Gold as an Investment

Why people buy it?


Nicoló Patti

2 years ago | 5 min read

Among all precious metals that are available on Earth, gold is surely one that stands out, in fact, nowadays it is the most popular one from an investing point of view and is generally purchased by investors as a way to diversify risk, especially through the use of futures contracts and derivatives (contracts that derive their value from the performance of an underlying entity).

Investors that decide to invest in gold can do it in 3 different ways, by purchasing the physical asset, by purchasing a mutual fund or exchange-traded fund (ETF) that replicates the fluctuations of the gold price, or by relying on the commodities market, by trading gold options.

In general, given that buying physical gold may sometimes be costly due to additional costs that arise in the form of transaction or storage fees as well as insurance.

Moreover, on the other hand, the purchase of options which represents the right (but not the obligation) to buy or sell an asset at a specific price at a certain point in the future, is more of a speculative activity which needs a lot of research and ability to be used in a correct way.

● **SET OF TASKS**:
**a)** Summarize the gold investment article in two sentences.
**b)** Write a continuation of the gold investment article, picking up after its final sentence.

● **DATASET EXTRACT**:
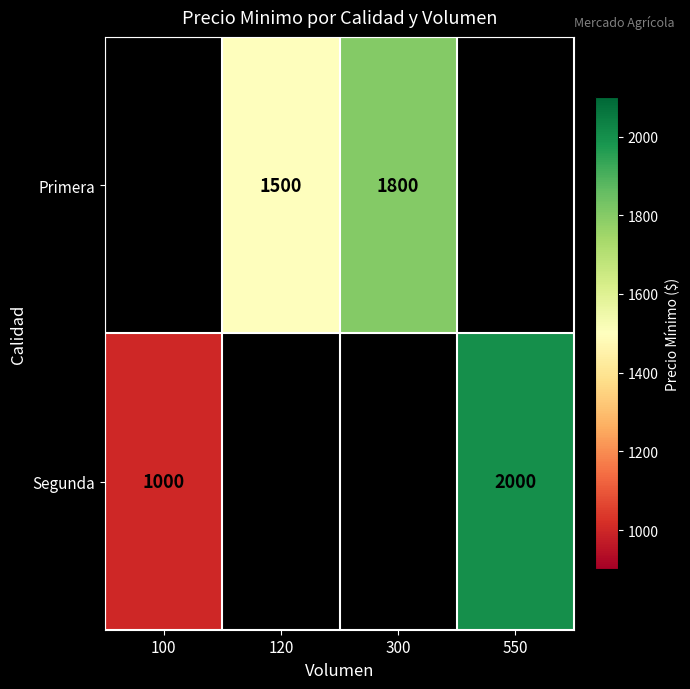

The Primera series shows 2543 at 300. True or false?

False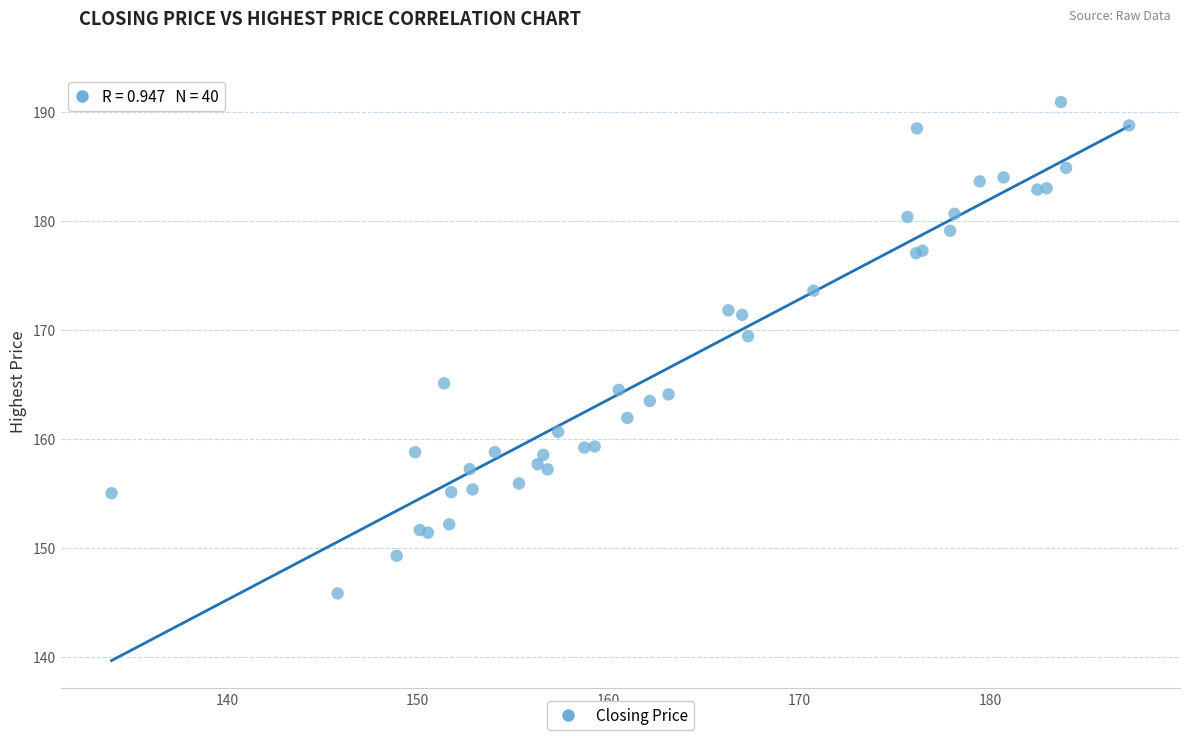

What Y value in the scatter plot is closest to 168?

169.4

● **EXPECTED RESPONSES**:
**a)** Gold is the most popular precious metal for investing and is generally bought to diversify risk, especially through futures contracts and derivatives. Investors can buy physical gold, buy a mutual fund or ETF that tracks the gold price, or trade gold options, though options are a speculative activity that takes a lot of research and skill.

**b)**
This is why people generally tend to rely more on ETFs or other instruments that replicate the movements of the commodity and therefore gives to investors direct exposure to the metal’s price moves, combined with a sufficient level of liquidity, which gives them the opportunity to sell what they own if they need to.


In the past, in addition to being used for jewelry and other arts, gold has been used for a long time as a means of exchange, for efficient indirect exchange (as opposed to barter), and as a store of wealth.

As a new means of exchange, it was used in different forms of fixed weight and purity, like gold bullion coins and bars. The first known coins containing gold were struck in Asia Minor, around 600 BC, then from an earlier preference of European economies toward the use of silver, during the thirteen and fourteen centuries they re-established the minting of gold as coinage.

The Gold Standard

Then, in more recent times, after the introduction of bills and gold certificates, we have seen in the 19th Century, the introduction of a new monetary system in major economies around the world the gold standard.

The gold standard is a monetary system in which the standard economic unit of account is based on a fixed quantity of gold. It arose from the widespread acceptance of gold as a currency.

In fact, countries like the United States, at the beginning of the 19th century attempted to create a bimetallic standard, where the intention was to use gold for large denominations, and silver for smaller ones. but however, the main problem with this system was that the metals’ absolute and relative market prices changed.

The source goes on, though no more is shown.